Print the data that follows word for word, leaving out any picture.
---------- Information supplied ----------
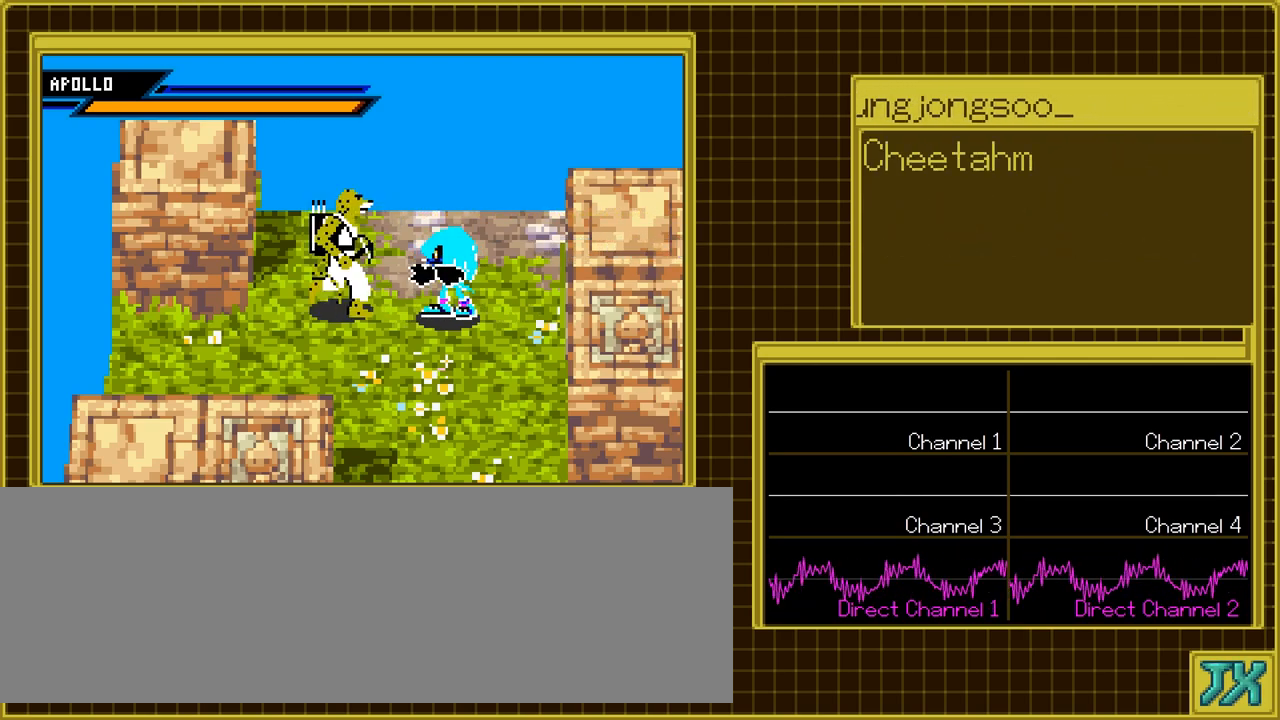
{"buttons": [], "events": [[167, "B", "down"], [300, "B", "up"]]}
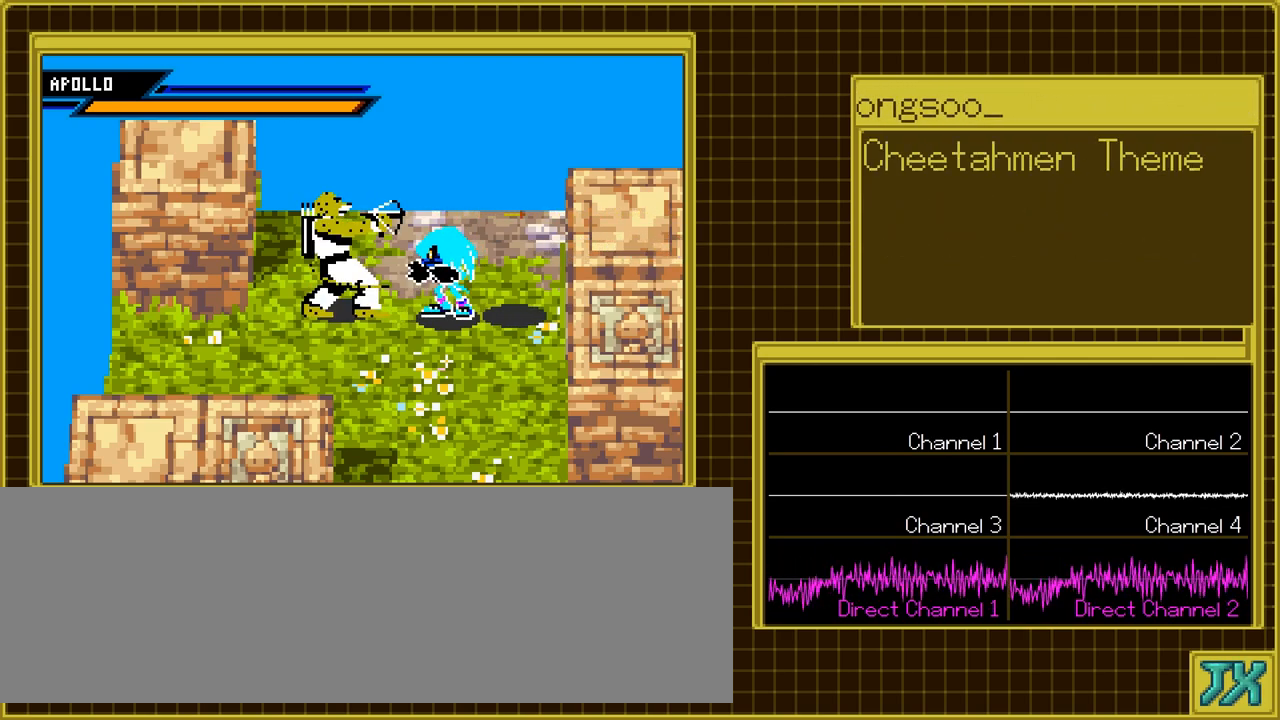
{"buttons": [], "events": []}
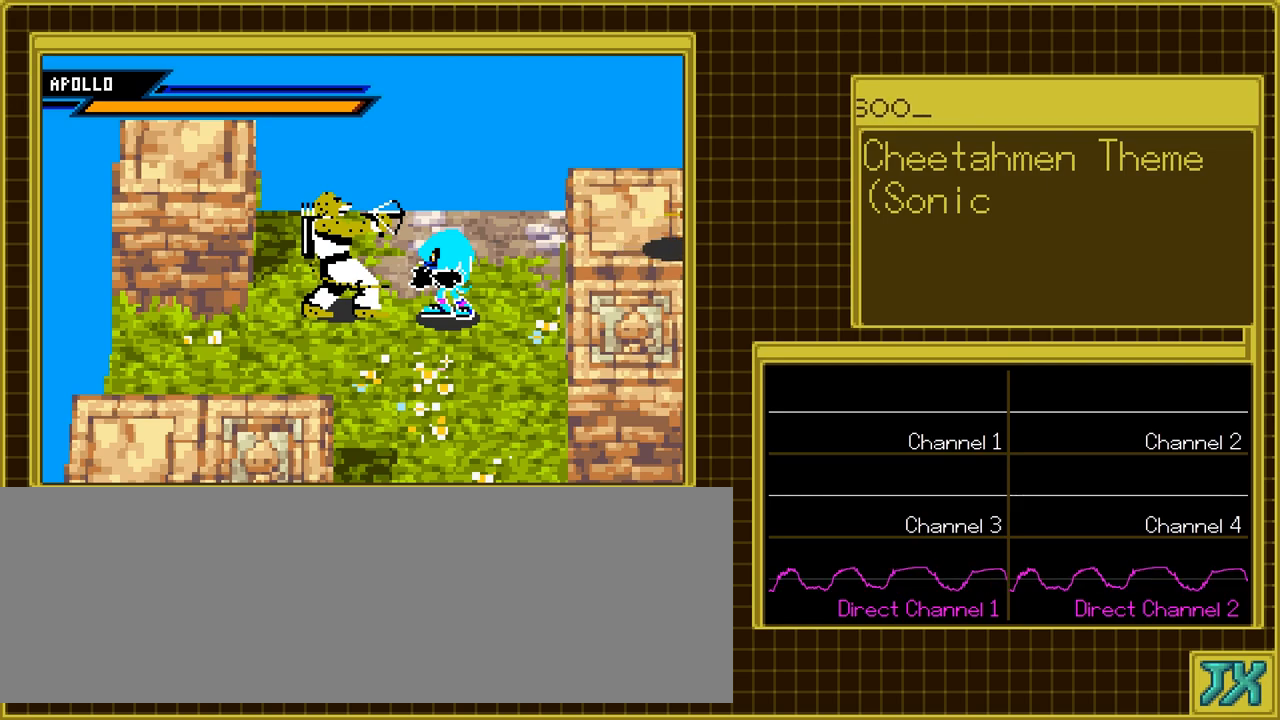
{"buttons": [], "events": []}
----------
▶ Worked solution
{"buttons": [], "events": [[167, "B", "down"], [300, "B", "up"]]}
{"buttons": [], "events": []}
{"buttons": [], "events": []}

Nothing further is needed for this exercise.